■ YOUR ASSIGNMENT
Repeat every record exactly as given.

+++ SUPPLIED DATA

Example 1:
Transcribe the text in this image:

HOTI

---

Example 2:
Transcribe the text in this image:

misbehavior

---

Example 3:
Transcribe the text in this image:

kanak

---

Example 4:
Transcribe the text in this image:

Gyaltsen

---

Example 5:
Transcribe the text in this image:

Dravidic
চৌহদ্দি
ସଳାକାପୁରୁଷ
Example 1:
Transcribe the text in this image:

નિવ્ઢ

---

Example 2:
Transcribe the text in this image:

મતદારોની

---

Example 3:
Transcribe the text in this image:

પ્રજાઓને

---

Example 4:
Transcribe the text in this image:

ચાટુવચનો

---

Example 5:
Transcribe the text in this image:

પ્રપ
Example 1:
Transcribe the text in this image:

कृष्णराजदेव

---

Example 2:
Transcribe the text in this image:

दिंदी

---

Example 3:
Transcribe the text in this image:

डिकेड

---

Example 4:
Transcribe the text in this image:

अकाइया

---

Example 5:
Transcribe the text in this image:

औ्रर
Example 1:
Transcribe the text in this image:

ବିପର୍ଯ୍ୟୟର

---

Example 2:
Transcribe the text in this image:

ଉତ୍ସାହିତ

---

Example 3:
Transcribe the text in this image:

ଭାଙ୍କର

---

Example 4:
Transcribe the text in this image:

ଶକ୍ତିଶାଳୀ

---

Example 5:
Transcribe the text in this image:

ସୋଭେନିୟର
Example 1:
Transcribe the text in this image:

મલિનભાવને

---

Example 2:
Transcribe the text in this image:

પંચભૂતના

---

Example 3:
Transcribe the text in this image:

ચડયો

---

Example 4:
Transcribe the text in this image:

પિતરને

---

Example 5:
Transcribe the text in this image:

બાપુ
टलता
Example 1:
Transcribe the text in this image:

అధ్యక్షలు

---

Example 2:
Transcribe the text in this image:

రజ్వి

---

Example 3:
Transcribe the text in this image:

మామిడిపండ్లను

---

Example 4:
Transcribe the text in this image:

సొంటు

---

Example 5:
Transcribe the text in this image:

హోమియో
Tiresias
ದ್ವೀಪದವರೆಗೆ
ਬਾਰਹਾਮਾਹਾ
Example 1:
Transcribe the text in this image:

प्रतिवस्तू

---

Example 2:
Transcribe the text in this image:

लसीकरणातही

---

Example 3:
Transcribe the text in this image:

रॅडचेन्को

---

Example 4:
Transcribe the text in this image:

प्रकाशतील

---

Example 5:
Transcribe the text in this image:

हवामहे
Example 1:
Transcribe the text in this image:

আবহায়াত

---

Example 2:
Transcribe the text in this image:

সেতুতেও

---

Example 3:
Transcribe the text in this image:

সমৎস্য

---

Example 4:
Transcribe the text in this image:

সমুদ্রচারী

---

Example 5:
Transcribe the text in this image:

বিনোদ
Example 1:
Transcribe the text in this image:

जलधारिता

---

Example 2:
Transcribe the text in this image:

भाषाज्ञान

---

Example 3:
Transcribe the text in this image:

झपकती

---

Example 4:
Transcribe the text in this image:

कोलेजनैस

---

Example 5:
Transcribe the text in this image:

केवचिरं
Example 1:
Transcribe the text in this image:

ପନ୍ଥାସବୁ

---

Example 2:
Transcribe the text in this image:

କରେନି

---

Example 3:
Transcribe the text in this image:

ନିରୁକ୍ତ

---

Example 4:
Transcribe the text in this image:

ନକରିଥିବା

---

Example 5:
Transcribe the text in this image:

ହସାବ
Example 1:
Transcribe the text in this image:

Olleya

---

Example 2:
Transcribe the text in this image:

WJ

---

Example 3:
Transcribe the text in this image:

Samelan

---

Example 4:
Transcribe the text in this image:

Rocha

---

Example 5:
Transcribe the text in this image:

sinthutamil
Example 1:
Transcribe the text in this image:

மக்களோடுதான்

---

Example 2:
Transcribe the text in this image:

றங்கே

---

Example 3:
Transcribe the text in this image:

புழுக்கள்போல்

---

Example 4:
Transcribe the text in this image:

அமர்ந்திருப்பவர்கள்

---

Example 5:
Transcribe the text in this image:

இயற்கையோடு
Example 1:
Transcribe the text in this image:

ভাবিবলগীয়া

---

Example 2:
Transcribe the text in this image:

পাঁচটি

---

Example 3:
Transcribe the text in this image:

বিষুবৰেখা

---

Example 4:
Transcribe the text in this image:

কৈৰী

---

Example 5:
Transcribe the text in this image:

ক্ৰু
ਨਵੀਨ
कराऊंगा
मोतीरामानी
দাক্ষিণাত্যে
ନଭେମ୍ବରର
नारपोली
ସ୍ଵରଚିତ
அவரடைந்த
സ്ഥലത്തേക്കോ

++++++

■ EXERCISE RESPONSE
Example 1:
Transcribe the text in this image:

HOTI

---

Example 2:
Transcribe the text in this image:

misbehavior

---

Example 3:
Transcribe the text in this image:

kanak

---

Example 4:
Transcribe the text in this image:

Gyaltsen

---

Example 5:
Transcribe the text in this image:

Dravidic
চৌহদ্দি
ସଳାକାପୁରୁଷ
Example 1:
Transcribe the text in this image:

નિવ્ઢ

---

Example 2:
Transcribe the text in this image:

મતદારોની

---

Example 3:
Transcribe the text in this image:

પ્રજાઓને

---

Example 4:
Transcribe the text in this image:

ચાટુવચનો

---

Example 5:
Transcribe the text in this image:

પ્રપ
Example 1:
Transcribe the text in this image:

कृष्णराजदेव

---

Example 2:
Transcribe the text in this image:

दिंदी

---

Example 3:
Transcribe the text in this image:

डिकेड

---

Example 4:
Transcribe the text in this image:

अकाइया

---

Example 5:
Transcribe the text in this image:

औ्रर
Example 1:
Transcribe the text in this image:

ବିପର୍ଯ୍ୟୟର

---

Example 2:
Transcribe the text in this image:

ଉତ୍ସାହିତ

---

Example 3:
Transcribe the text in this image:

ଭାଙ୍କର

---

Example 4:
Transcribe the text in this image:

ଶକ୍ତିଶାଳୀ

---

Example 5:
Transcribe the text in this image:

ସୋଭେନିୟର
Example 1:
Transcribe the text in this image:

મલિનભાવને

---

Example 2:
Transcribe the text in this image:

પંચભૂતના

---

Example 3:
Transcribe the text in this image:

ચડયો

---

Example 4:
Transcribe the text in this image:

પિતરને

---

Example 5:
Transcribe the text in this image:

બાપુ
टलता
Example 1:
Transcribe the text in this image:

అధ్యక్షలు

---

Example 2:
Transcribe the text in this image:

రజ్వి

---

Example 3:
Transcribe the text in this image:

మామిడిపండ్లను

---

Example 4:
Transcribe the text in this image:

సొంటు

---

Example 5:
Transcribe the text in this image:

హోమియో
Tiresias
ದ್ವೀಪದವರೆಗೆ
ਬਾਰਹਾਮਾਹਾ
Example 1:
Transcribe the text in this image:

प्रतिवस्तू

---

Example 2:
Transcribe the text in this image:

लसीकरणातही

---

Example 3:
Transcribe the text in this image:

रॅडचेन्को

---

Example 4:
Transcribe the text in this image:

प्रकाशतील

---

Example 5:
Transcribe the text in this image:

हवामहे
Example 1:
Transcribe the text in this image:

আবহায়াত

---

Example 2:
Transcribe the text in this image:

সেতুতেও

---

Example 3:
Transcribe the text in this image:

সমৎস্য

---

Example 4:
Transcribe the text in this image:

সমুদ্রচারী

---

Example 5:
Transcribe the text in this image:

বিনোদ
Example 1:
Transcribe the text in this image:

जलधारिता

---

Example 2:
Transcribe the text in this image:

भाषाज्ञान

---

Example 3:
Transcribe the text in this image:

झपकती

---

Example 4:
Transcribe the text in this image:

कोलेजनैस

---

Example 5:
Transcribe the text in this image:

केवचिरं
Example 1:
Transcribe the text in this image:

ପନ୍ଥାସବୁ

---

Example 2:
Transcribe the text in this image:

କରେନି

---

Example 3:
Transcribe the text in this image:

ନିରୁକ୍ତ

---

Example 4:
Transcribe the text in this image:

ନକରିଥିବା

---

Example 5:
Transcribe the text in this image:

ହସାବ
Example 1:
Transcribe the text in this image:

Olleya

---

Example 2:
Transcribe the text in this image:

WJ

---

Example 3:
Transcribe the text in this image:

Samelan

---

Example 4:
Transcribe the text in this image:

Rocha

---

Example 5:
Transcribe the text in this image:

sinthutamil
Example 1:
Transcribe the text in this image:

மக்களோடுதான்

---

Example 2:
Transcribe the text in this image:

றங்கே

---

Example 3:
Transcribe the text in this image:

புழுக்கள்போல்

---

Example 4:
Transcribe the text in this image:

அமர்ந்திருப்பவர்கள்

---

Example 5:
Transcribe the text in this image:

இயற்கையோடு
Example 1:
Transcribe the text in this image:

ভাবিবলগীয়া

---

Example 2:
Transcribe the text in this image:

পাঁচটি

---

Example 3:
Transcribe the text in this image:

বিষুবৰেখা

---

Example 4:
Transcribe the text in this image:

কৈৰী

---

Example 5:
Transcribe the text in this image:

ক্ৰু
ਨਵੀਨ
कराऊंगा
मोतीरामानी
দাক্ষিণাত্যে
ନଭେମ୍ବରର
नारपोली
ସ୍ଵରଚିତ
அவரடைந்த
സ്ഥലത്തേക്കോ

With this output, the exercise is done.